Мне хотелось добраться до нее и убить ее…
Зачем она это сделала? Зачем? Он был таким жизнерадостным, энергичным, сильным. Лишить его всех этих качеств — превратить в холодный, неподвижный труп. Только ради того, чтобы он мне не достался.
Страшная женщина…
Страшная, жестокая, мстительная женщина, достойная только презрения…
Я ненавижу ее. До сих пор ненавижу.
Ее даже не удалось повесить.
А следовало бы…
Впрочем, и виселицы для нее было бы мало…
Я ее ненавижу… ненавижу… ненавижу…
Конец рассказа леди Диттишем.
Рассказ Сесили Уильямс
Уважаемый мсье Пуаро!
Посылаю Вам описание событий, имевших место 19 сентября… свидетельницей которых я была.
Я излагаю их с полной искренностью, ничего не утаивая. Можете показать мое письмо Карле Крейл. Возможно, оно причинит ей боль, но я всегда была сторонницей правды. Полуправда приносит только вред. Человек должен стойко выдерживать испытания. Без наличия такого мужества жизнь не имеет смысла. Поверьте мне, больше всего беды исходит от людей, которые укрывают нас от испытаний.
Искренне Ваша,
Сесили Уильямс.
Меня зовут Сесили Уильямс. Я была нанята миссис Крейл в качестве гувернантки для ее сводной сестры Анджелы Уоррен в 19.. году, когда мне было сорок восемь лет.
Я приступила к своим обязанностям в Олдербери, очень красивом поместье в южном Девоне, которое принадлежало многим поколениям семьи мистера Крейла. Я слышала, что мистер Крейл — известный художник, но познакомилась с ним только по приезде в Олдербери.
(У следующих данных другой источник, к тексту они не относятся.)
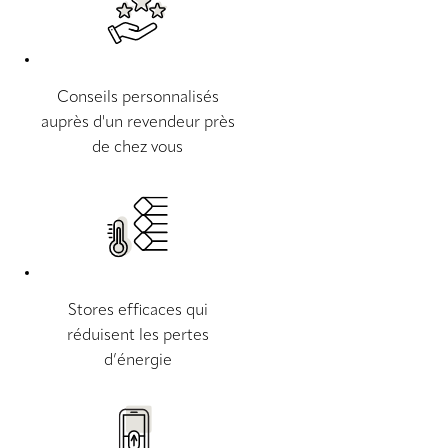
Conseils personnalisés
auprès d'un revendeur près
de chez vous
Stores efficaces qui
réduisent les pertes
d’énergie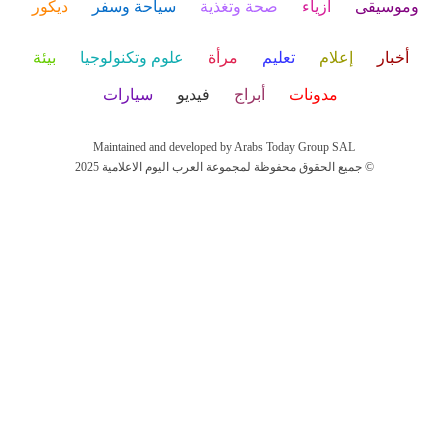
وموسيقى
أزياء
صحة وتغذية
سياحة وسفر
ديكور
أخبار
إعلام
تعليم
مرأة
علوم وتكنولوجيا
بيئة
مدونات
أبراج
فيديو
سيارات
Maintained and developed by Arabs Today Group SAL
جميع الحقوق محفوظة لمجموعة العرب اليوم الاعلامية 2025 ©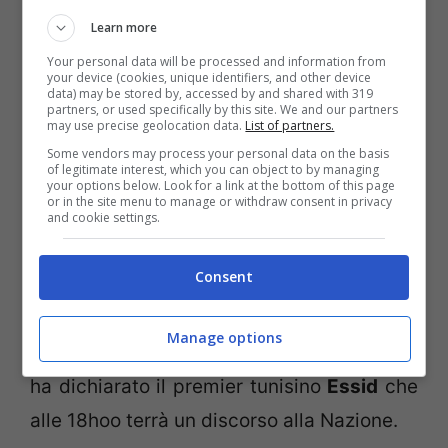
coppia di romani di religione ebraica erano
Learn more
all’interno dell’edificio al momento
Your personal data will be processed and information from
your device (cookies, unique identifiers, and other device
dell’assalto dei terroristi e sono riusciti a
data) may be stored by, accessed by and shared with 319
partners, or used specifically by this site. We and our partners
scappare al di fuori del museo prima di
may use precise geolocation data.
List of partners.
essere visti dal comando che ha preso in
Some vendors may process your personal data on the basis
of legitimate interest, which you can object to by managing
ostaggio gli altri turisti.
your options below. Look for a link at the bottom of this page
or in the site menu to manage or withdraw consent in privacy
and cookie settings.
“Questa sarà una guerra lunga, dobbiamo
Consent
mobilitarci a ogni livello, tutti insieme,
contro il terrorismo. Serve unità nella
Manage options
difesa del nostro paese che è in pericolo”,
ha dichiarato il premier tunisino
Essid
che
alle 18hoo terrà un discorso alla Nazione.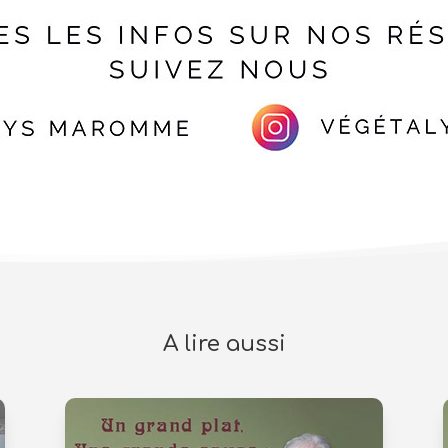
A lire aussi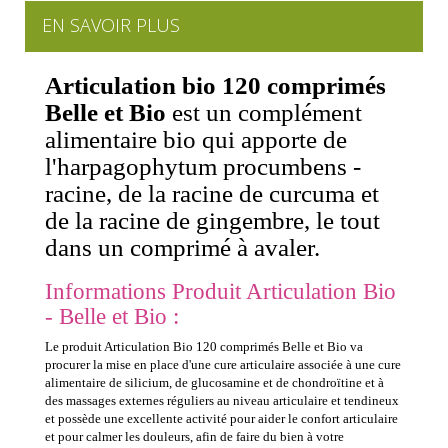
EN SAVOIR PLUS
Articulation bio 120 comprimés
Belle et Bio
est un complément
alimentaire bio qui apporte de
l'harpagophytum procumbens -
racine, de la racine de curcuma et
de la racine de gingembre, le tout
dans un comprimé à avaler.
Informations Produit Articulation Bio
- Belle et Bio :
Le produit Articulation Bio 120 comprimés Belle et Bio va
procurer la mise en place d'une cure articulaire associée à une cure
alimentaire de silicium, de glucosamine et de chondroïtine et à
des massages externes réguliers au niveau articulaire et tendineux
et possède une excellente activité pour aider le confort articulaire
et pour calmer les douleurs, afin de faire du bien à votre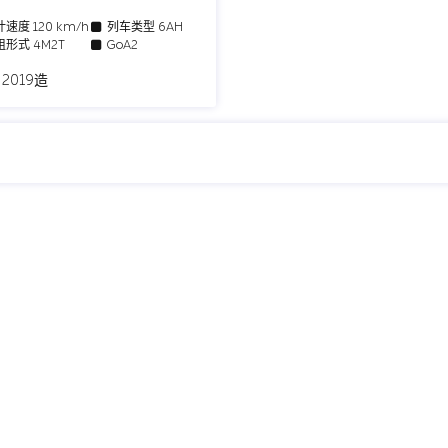
计速度
120 km/h
列车类型
6AH
组形式
4M2T
GoA2
 2019造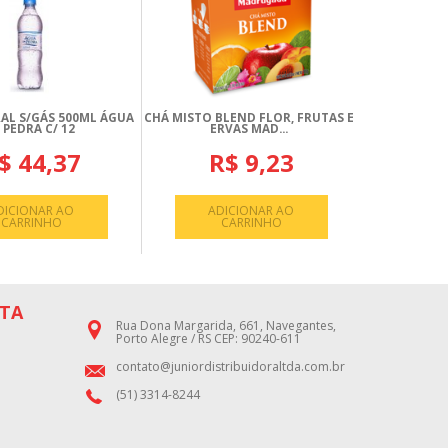
AL S/GÁS 500ML ÁGUA
CHÁ MISTO BLEND FLOR, FRUTAS E
 PEDRA C/ 12
ERVAS MAD...
$ 44,37
R$ 9,23
DICIONAR AO
ADICIONAR AO
CARRINHO
CARRINHO
TA
Rua Dona Margarida, 661, Navegantes,
Porto Alegre / RS CEP: 90240-611
contato@juniordistribuidoraltda.com.br
(51) 3314-8244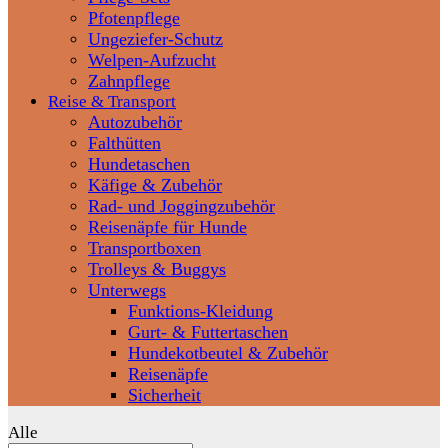
Pfotenpflege
Ungeziefer-Schutz
Welpen-Aufzucht
Zahnpflege
Reise & Transport
Autozubehör
Falthütten
Hundetaschen
Käfige & Zubehör
Rad- und Joggingzubehör
Reisenäpfe für Hunde
Transportboxen
Trolleys & Buggys
Unterwegs
Funktions-Kleidung
Gurt- & Futtertaschen
Hundekotbeutel & Zubehör
Reisenäpfe
Sicherheit
Alle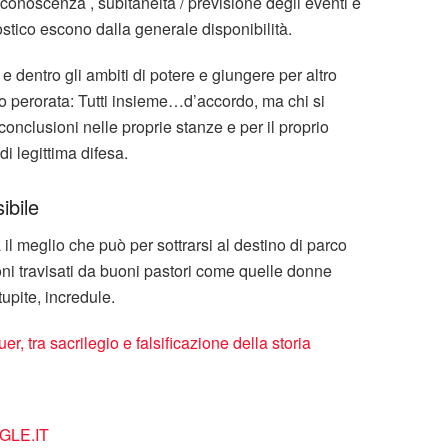
conoscenza , subitaneità / previsione degli eventi e
ostico escono dalla generale disponibilità.
e dentro gli ambiti di potere e giungere per altro
o perorata: Tutti insieme…d’accordo, ma chi si
onclusioni nelle proprie stanze e per il proprio
i legittima difesa.
ibile
 il meglio che può per sottrarsi al destino di parco
oni travisati da buoni pastori come quelle donne
tupite, incredule.
r, tra sacrilegio e falsificazione della storia
LE.IT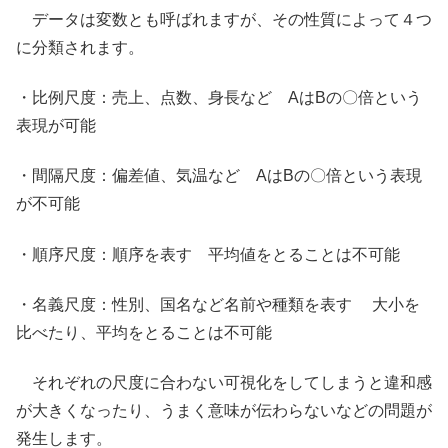
データは変数とも呼ばれますが、その性質によって４つ
に分類されます。
・比例尺度：売上、点数、身長など AはBの〇倍という
表現が可能
・間隔尺度：偏差値、気温など AはBの〇倍という表現
が不可能
・順序尺度：順序を表す 平均値をとることは不可能
・名義尺度：性別、国名など名前や種類を表す 大小を
比べたり、平均をとることは不可能
それぞれの尺度に合わない可視化をしてしまうと違和感
が大きくなったり、うまく意味が伝わらないなどの問題が
発生します。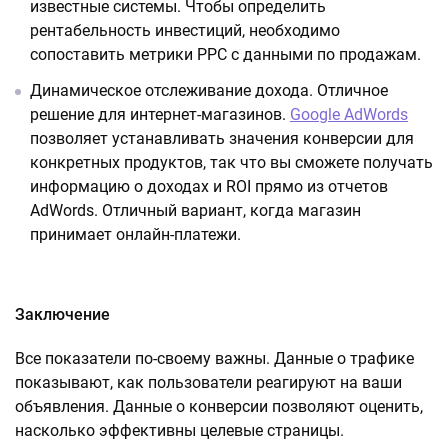
известные системы. Чтобы определить
рентабельность инвестиций, необходимо
сопоставить метрики PPC с данными по продажам.
Динамическое отслеживание дохода. Отличное
решение для интернет-магазинов.
Google AdWords
позволяет устанавливать значения конверсии для
конкретных продуктов, так что вы сможете получать
информацию о доходах и ROI прямо из отчетов
AdWords. Отличный вариант, когда магазин
принимает онлайн-платежи.
Заключение
Все показатели по-своему важны. Данные о трафике
показывают, как пользователи реагируют на ваши
объявления. Данные о конверсии позволяют оценить,
насколько эффективны целевые страницы.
В доме жили мистер и миссис Крейл, Анджела Уоррен, которой в ту пору было тринадцать лет, и трое слуг, работавших в этой семье много лет.
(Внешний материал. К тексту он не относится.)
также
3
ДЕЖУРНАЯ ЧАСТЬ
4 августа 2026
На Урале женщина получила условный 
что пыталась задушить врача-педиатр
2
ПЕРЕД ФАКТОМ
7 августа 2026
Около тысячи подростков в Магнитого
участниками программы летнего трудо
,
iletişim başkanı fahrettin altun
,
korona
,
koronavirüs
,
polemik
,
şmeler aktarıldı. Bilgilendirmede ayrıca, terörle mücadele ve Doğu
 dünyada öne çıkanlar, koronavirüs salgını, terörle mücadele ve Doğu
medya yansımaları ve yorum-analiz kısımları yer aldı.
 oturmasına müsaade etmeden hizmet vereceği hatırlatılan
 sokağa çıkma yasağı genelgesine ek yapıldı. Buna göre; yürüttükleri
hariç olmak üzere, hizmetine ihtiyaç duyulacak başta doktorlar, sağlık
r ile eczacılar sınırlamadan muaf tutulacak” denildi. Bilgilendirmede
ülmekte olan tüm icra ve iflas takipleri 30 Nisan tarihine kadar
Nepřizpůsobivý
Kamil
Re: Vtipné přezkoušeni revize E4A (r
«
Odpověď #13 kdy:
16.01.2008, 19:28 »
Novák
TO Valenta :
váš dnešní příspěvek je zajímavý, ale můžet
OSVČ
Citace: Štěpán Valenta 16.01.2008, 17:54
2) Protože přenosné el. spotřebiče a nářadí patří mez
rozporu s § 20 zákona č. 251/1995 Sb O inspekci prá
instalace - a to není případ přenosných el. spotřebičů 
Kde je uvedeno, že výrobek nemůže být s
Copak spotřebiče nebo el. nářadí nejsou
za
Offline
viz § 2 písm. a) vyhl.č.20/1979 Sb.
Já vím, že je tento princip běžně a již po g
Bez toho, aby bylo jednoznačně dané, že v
Моя воспитанница оказалась интересной и многообещающей натурой. У нее были явные способности, и преподавать ей было приятно. Она была несколько несдержанна и недисциплинированна, но эти качества обычно присущи людям, обладающим силой духа, а я предпочитаю неординарных воспитанниц. Под руководством педагога избыток энергии может быть направлен на умение идти к цели.
В общем-то, я увидела, что Анджелу можно научить дисциплине. Она была несколько избалована — в основном с помощью миссис Крейл, которая потворствовала ей, чем могла. Влияние мистера Крейла я считала отрицательным. Он был то чересчур снисходителен, то чересчур строг безо всякой на то надобности. Он был человеком настроения, что обычно объясняют артистическим темпераментом.